Chief Executive
In June 1973, elections were held to a new devolved parliament, the Northern Ireland Assembly. The elections split the Ulster Unionist Party. Faulkner became Chief Executive in a power-sharing executive with the SDLP and the middle-of-the-road Alliance Party, a political alliance cemented at the Sunningdale Conference that year. However the prominence in the Sunningdale Agreement of the cross-border Council of Ireland suggested that Faulkner had strayed just too far ahead of his party. A section of the party had previously broken away to form the Vanguard Progressive Unionist Party which contested the elections in opposition to the UUP.
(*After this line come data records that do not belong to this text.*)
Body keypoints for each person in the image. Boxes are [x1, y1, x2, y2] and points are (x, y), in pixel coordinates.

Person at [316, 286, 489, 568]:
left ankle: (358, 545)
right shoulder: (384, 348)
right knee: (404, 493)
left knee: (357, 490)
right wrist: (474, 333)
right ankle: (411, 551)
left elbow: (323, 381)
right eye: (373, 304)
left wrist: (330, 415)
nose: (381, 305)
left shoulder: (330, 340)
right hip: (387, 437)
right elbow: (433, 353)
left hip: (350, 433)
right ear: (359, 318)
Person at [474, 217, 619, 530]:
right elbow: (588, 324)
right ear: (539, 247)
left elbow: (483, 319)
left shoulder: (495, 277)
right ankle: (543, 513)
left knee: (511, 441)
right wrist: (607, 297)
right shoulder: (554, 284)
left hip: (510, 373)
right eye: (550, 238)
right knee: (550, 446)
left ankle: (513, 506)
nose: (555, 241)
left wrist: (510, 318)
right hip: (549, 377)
The power-sharing Executive which he led lasted only six months and was brought down by a loyalist Ulster Workers Council Strike in May 1974. Loyalist paramilitary organisations were prominent in intimidating utility workers and blockading roads. The strike had the tacit support of many Unionists. In 1974 Faulkner lost the leadership of the Ulster Unionists to anti-Sunningdale elements led by Harry West. He subsequently resigned from the Ulster Unionist Party and formed his own Unionist Party of Northern Ireland (UPNI).
Faulkner's party fared badly in the Convention elections of 1975 winning only five out of the 78 seats contested. Whereas Faulkner had topped the poll in South Down in 1973 with over 16,000 votes he polled just 6035 votes in 1975 and finished seventh, winning the final seat. In 1976 Faulkner announced that he was quitting active politics. He was elevated to the Lords in the New Year's Honours list of 1977, taking the title Baron Faulkner of Downpatrick, in County Down.